Josh Ritter goes deep on the latest album he’s called “Wrist Diamond”. We talk to him about the album, life, and NYC.
Last week, I questioned whether a sweetened beverage can outweigh the benefits of exercise. It was a sort of catch-22.
On the one hand, a large study showed that exercise consistently leads to a host of health benefits, but many of us are so eager to reach our weights on the scale that we’re primed to pass on the opportunity to burn off those calories.
On the other hand, research continues to point out that working out does the opposite of ruining your weight: It enhances your metabolic rate, regulates insulin levels, and even increases HDL cholesterol. Which brings us to drinks.
The most common form of exercise, by far, is a liquid: I’ve heard the ancient Greeks refer to it as “two-thirds juice.” People no longer need to work out to burn off that take-out take.
While moderation is still important, it’s increasingly becoming clear that there’s one way to avoid weight gain, no matter what you’re putting in your body: Exercise.
That’s the definition of a “natural” calorie-burner, an exercise you can do even if you’re making the decision to “eat well” — not if you’re intent on losing weight. Exercise always increases metabolic activity, which continues long after the workout is done.
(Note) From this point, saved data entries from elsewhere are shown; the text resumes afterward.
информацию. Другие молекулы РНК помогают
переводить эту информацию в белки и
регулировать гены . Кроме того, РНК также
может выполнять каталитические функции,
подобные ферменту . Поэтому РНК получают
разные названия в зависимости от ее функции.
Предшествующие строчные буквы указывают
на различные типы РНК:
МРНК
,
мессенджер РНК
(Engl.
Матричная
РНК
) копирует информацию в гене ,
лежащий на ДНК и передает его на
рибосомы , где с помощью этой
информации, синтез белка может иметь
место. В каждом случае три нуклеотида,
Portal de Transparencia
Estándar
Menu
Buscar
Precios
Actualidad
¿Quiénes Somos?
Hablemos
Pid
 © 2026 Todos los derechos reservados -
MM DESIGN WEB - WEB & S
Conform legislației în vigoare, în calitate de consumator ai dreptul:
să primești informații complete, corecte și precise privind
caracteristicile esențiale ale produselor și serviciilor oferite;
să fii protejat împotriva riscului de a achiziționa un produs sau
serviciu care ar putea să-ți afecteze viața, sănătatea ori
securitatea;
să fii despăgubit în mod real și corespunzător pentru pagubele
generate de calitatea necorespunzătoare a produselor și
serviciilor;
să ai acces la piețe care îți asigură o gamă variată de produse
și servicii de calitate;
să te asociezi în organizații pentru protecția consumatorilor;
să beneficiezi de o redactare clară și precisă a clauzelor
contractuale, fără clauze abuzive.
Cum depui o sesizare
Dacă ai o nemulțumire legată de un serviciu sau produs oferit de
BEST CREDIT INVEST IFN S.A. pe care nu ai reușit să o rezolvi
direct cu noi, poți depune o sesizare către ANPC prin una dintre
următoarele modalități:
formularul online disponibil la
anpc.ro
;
The problem is, we still eat. We’re so flooded with the perception that food is the only part of our bodies that we ignore our increasing rate of exercise. But exercise-exercise-eating — or IOTEED — is different: It’s the fusion of healthy habits, like taking your lunch to work or drinking a glass of water before your workout, with a degree of fastidiousness that keeps you focused on your body and out of a sugar rush.
The benefits from exercise don’t end when you step away from the treadmill. Instead, they continue even when you’re resting. When you do exercise, you trigger a part of your body that helps it shift from storing fat to burning it off. How? Most of the natural fat you burn during exercise is stored in the area around your stomach. That part of your body has very little control over the calories that make it there, so it’s not always in a good position to take advantage of the energy you’ve expended in your workout. In fact, your body needs more fat to function properly, so doing exercise has a whole other benefit for the body: Getting rid of some of your stored fat.
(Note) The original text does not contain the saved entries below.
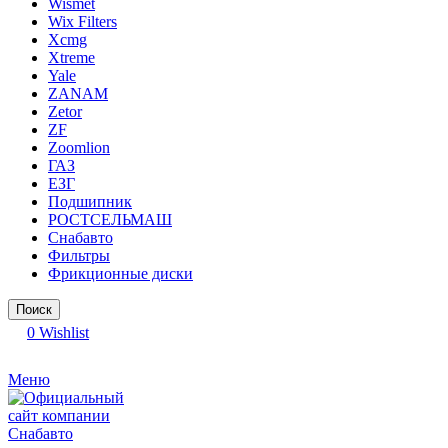
Wismet
Wix Filters
Xcmg
Xtreme
Yale
ZANAM
Zetor
ZF
Zoomlion
ГАЗ
ЕЗГ
Подшипник
РОСТСЕЛЬМАШ
Снабавто
Фильтры
Фрикционные диски
Поиск
0
Wishlist
Меню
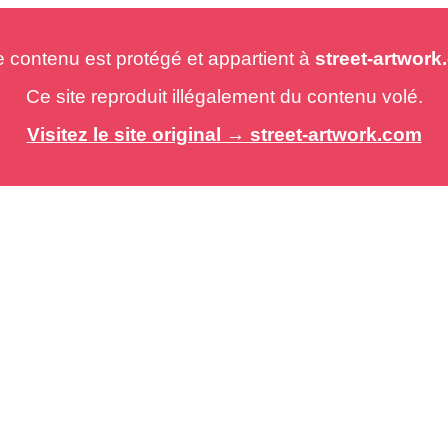
e contenu est protégé et appartient à
street-artwor
Ce site reproduit illégalement du contenu volé.
Visitez le site original → street-artwork.com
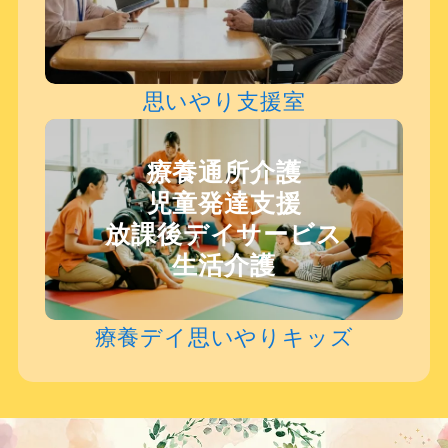
思いやり支援室
療養通所介護
児童発達支援
放課後デイサービス
生活介護
療養デイ思いやりキッズ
As these facts became more clear to me, I found myself thinking about my marriage. Two things stood out to me: There was still time to get off the couch, and before long, I was doing more than just “working out.”
In my time, my exercise became more general: I walked the dog, drank our take-out (I’ve learned it’s better to limit calories that you’ll eat later, when you have more space), and because it felt good to do so, I dedicated some time to the stairs downstairs.
My wife and I attended a class for single women and were greeted by fellow attendees who were just as committed to living healthier lives as we were. They asked each other questions, volunteered to help with house chores, and each offered to pick up extra groceries or get me ice cream in exchange for buying something on Amazon. They bonded over coffee and food.
Our life became even healthier after each of them left. Friendships are hard. Relationships are so much easier when you’re eating better than you were before.
In the same way that something as simple as getting up from the couch during the day makes it easier to get dressed and drive the kid to soccer practice, you’re more likely to exercise if you’re supporting your habit with another person. Because it’s a common business practice for singles to hang out with people who are single, we became part of something similar: We spoke about our habits, observed how we were keeping up, and talked about what we thought would keep us going.
I started to ask myself: Would I stay in the gym just because my husband is there? Will I still get off the couch if I hear my favorite music? Do I really need a specific time of day to work out? If the answer to any of these questions is yes, then find a way to practice what you’ve learned, even if it means your schedule is equally packed and difficult.
In the end, that’s what matters more than any physical function of an exercise machine: It’s all about the psychological benefits. That is, if you’re taking care of your body, your weight will get taken care of, too.